Posted by Admin Saturday, November 6, 2021 12:48:00 PM
 

Edebiyatı neden sevdiğimizi hatırlamamızı sağlayan bir kitap okuruz bazen. Okuruz, hatırlarız ve başkalarına da bunu hatırlama ihtiyacı duyarız. Bazı harfler, bazı sözcükler bir araya gelir ve bize içinde yaşadığımız dünyaya dışarıdan bir gözle bakma imkanı sunar.

-bir tür transandantal meditasyon-

Behçet Çelik’in Patikaların İyi Yanı isimli öykü kitabındaki metinler, tecrübeli öykücünün, kendi yazının üzerinde yükselerek okuyanı da beraberinde yükselttiği bu türden, kıymetli bir okuma tecrübesi sunuyor.

Öncelikle üüzerne konuşmak istediğim metin, kitabın açılış öyküsü Seyrelme Telaşı.

Ama ne öykü...

Sadece öykü mü, ondan da emin değilim aslında.
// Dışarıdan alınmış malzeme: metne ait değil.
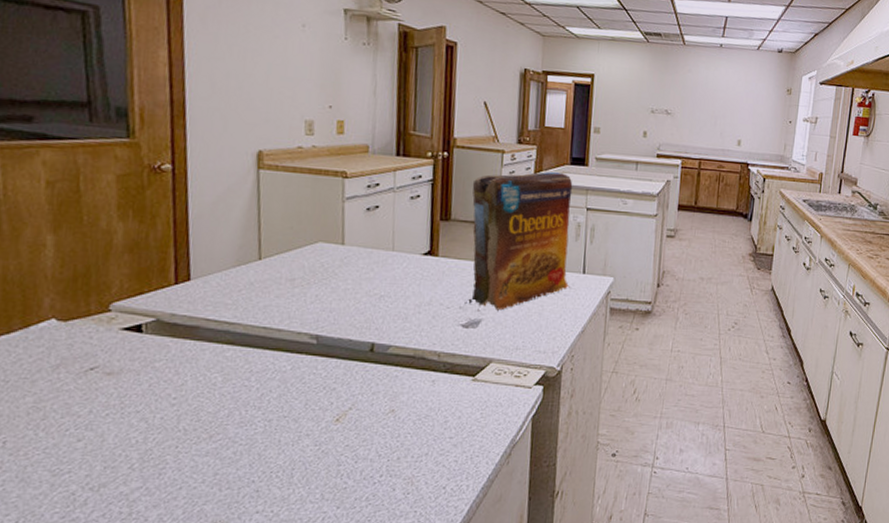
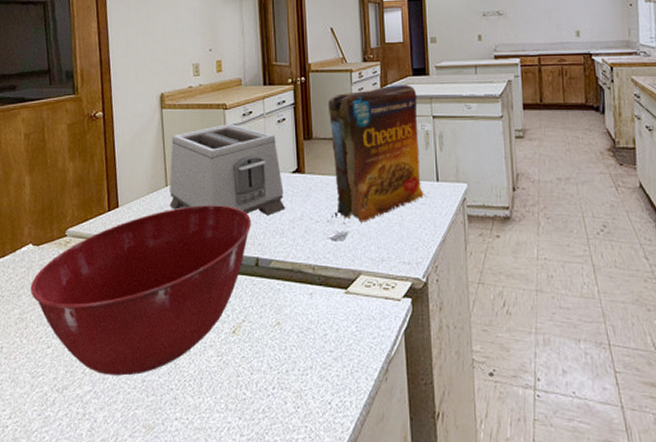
mixing bowl: none [51,283,368,470] -> present [30,205,251,376]
toaster: none [262,194,413,299] -> present [169,124,286,216]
Galliba bu metin, aynı zamanda, pasif agrasif bir marş. 

Öykünün etrafında örüldüğü Çağla ile başlayalım: Behçet Çelik isim seçimleri –hadi’ genelde diyeyim-  tesadüf değildir, bu kez de bir seslenişin aracısı olmuş öykünün baş kişisi Çağla. Çağla! Zaman kavramı belirtilmemiş öyküde: Çağ- la.

Peki Seyrelme Telaşı ne anlatıyor? Seyrelirse dağılacak, dağılırsa akacak, akarsa sokaklara taşacak olanları belki. Fakat öyle bağır çağır değil; usul usul bilemiş Çelik kalemini. Okurken aşırı yoruma gidilmesi çok kolay bir öykü, her okur kendini, bir sebepten, kolayca Çağla ile özdeşleştirebilir, yazarın kendisine, “anlatılan senin hikayendir”, diye seslendiği duygusuna kapılabilir.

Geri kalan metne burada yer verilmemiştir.